A Nation Cowering in Fear of Mass Shootings Is Not Free
Neither is a nation where a simple accident or illness can result in homelessness. Or a nation where a raped woman is forced to carry a pregnancy to term at the point of a gun...

Today is Memorial Day, the day we remember the 1.2 million Americans who have fought and died in our wars going all the way back to the American Revolution.
These people volunteered or were conscripted to fight and die for their nation and deserve our respect and memorialization.
But what about the 1.5 million Americans who have died from guns in America just since the Supreme Court, in 1978, gave the NRA the power to purchase American politicians and thus set the stage for today’s carnage?
Prior to the late 1970s, the NRA was a “sportsman’s organization” that supported rational gun control and mostly taught gun safety classes. I was a member way back then, as were millions of Americans who hunted or, as I did, shot at paper targets or skeet (clay disks a machine throws into the air) for sport.
The explosion of gun violence in America — and the transformation of the NRA — was birthed in 1978 when the NRA took the legal opening the Supreme Court handed them with the Bellotti decision that year and began to buy their very own politicians.
In that decision, written by Lewis Powell of “Powell Memo” fame, the Court asserted that corporations were “persons” and thus entitled to the First Amendment “right to free speech” in a way that could influence politicians and the political process.
They also concluded that, since corporations don’t have mouths, their “speech” could take the form of giving politicians money or pouring unlimited amounts of cash into PR and advertising campaigns around political issues.
That decision, as Justice White noted in his dissent, ended “the constitutionality of legislation passed by some 31 States restricting corporate political activity.” It also paved the way to the 1980 Reagan election on a veritable tsunami of corporate contributions.
When five Republicans on the 21st century Supreme Court massively expanded how dark money could control Americans politics with their 2010 Citizens United decision, corporate America and the NRA doubled down.
Whether it’s weapons of war on our streets, pharmaceuticals for which we pay 10 times more than citizens of other nations, the right to unionize, or simply going back to the nearly-free college we had in America before the Reagan Revolution — all things a majority of Americans favor — progress in America has been stifled by Republicans on the Supreme Court repeatedly ruling in favor of morbidly rich oligarchs and their corporations over average Americans.
But change is in the air.
Between Republican-supported mass murders of schoolchildren, the GOP attempt to overthrow our government, and their glee to criminalize abortion, there’s a very real possibility American voters are so repulsed that there will be a wave of Democrats taking office in state houses and Congress this fall.
If Democrats seize enough political power this year, they must make overturning Citizens United and its evil predecessors their first priority when Congress begins next January. Everything else flows from that corrupt cancer of legalized bribery that five Republicans on the Supreme Court embedded in the heart of American democracy.
The soldiers we remember on Memorial Day fought and died to protect freedom for Americans.
A nation cowering in fear of mass shootings is not free. Neither is a nation where a simple accident or illness can result in homelessness. Or a nation where a raped woman is forced to carry a pregnancy to term at the point of a gun.
Only when Big Gun, Big Pharma, Big Church, Big Insurance, Big Oil — and every other special interest group in America empowered by SCOTUS to corrupt our political system — are brought back to heel will America become the “land of the free” our iconic National Anthem proclaims and we remember the sacrifices of our soldiers for on this solemn day.

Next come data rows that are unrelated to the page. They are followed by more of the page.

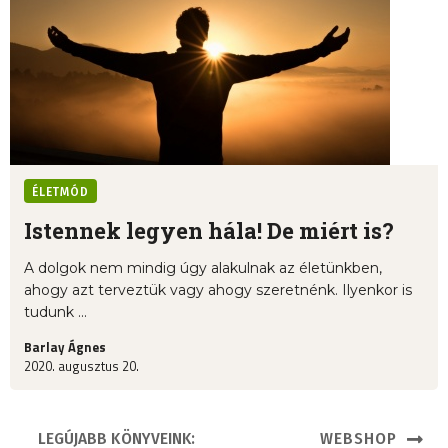
ÉLETMÓD
Istennek legyen hála! De miért is?
A dolgok nem mindig úgy alakulnak az életünkben,
ahogy azt terveztük vagy ahogy szeretnénk. Ilyenkor is
tudunk ...
Barlay Ágnes
2020. augusztus 20.
LEGÚJABB KÖNYVEINK:
WEBSHOP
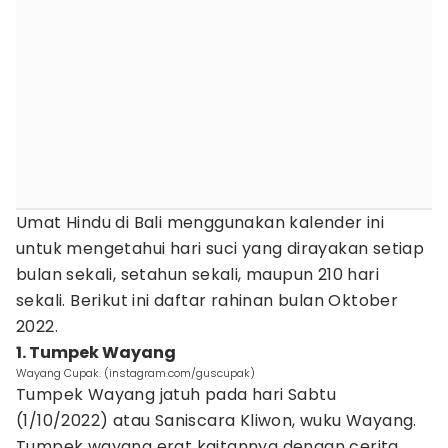
Umat Hindu di Bali menggunakan kalender ini
untuk mengetahui hari suci yang dirayakan setiap
bulan sekali, setahun sekali, maupun 210 hari
sekali. Berikut ini daftar rahinan bulan Oktober
2022.
1. Tumpek Wayang
Wayang Cupak. (instagram.com/guscupak)
Tumpek Wayang jatuh pada hari Sabtu
(1/10/2022) atau Saniscara Kliwon, wuku Wayang.
Tumpek wayang erat kaitannya dengan cerita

The points are well taken, but first we must accept that the US is a democracy only for those with significant accumulated wealth (that might include you Thom). And while you continue to blame Republicans pretty much exclusively, last time I checked this is a two-party system and one party has failed to protect us. Your grating optimism, Red Scare propaganda and blinders when it comes to the Democratic Party has not served us well as Democratic leadership continues to try and crush any progressive/non-PAC funded candidacy they can. And let's not get into those "moderate white liberals" and Defund the Pollice. Here is a dose of reality and I do hope any of your followers in lieu of calling me names will tell me where I am wrong: https://medium.com/@barrykaufman/when-it-comes-to-inhumanity-misinformation-and-unaccountability-the-us-and-russia-are-birds-of-a-518694e3b0cd
Hey Thom. Two things. First, thank you for your opinions on how to solve all of the problems in the country.
Second, the rhetoric used to justify your argument is nothing less than hate speech. Claiming that “Republican-supported mass murders of schoolchildren, the GOP attempts to overthrow our government, and their glee to criminalize abortion” is both repulsive and utterly deceitful.
It’s understandable why both sides claim the other is evil but such rhetoric poisons the well of discourse and looks to condemn all those that agree with your strict and demanding ideology. If one doesn’t adhere to your conclusions, they should be condemned and are on the side of evil.
Clearly you can use such toxic straw man arguments. However, if you presented them like this in a junior high school debate class, you might win the support of similarly minded adolescents. But no doubt, you’d lose the debate.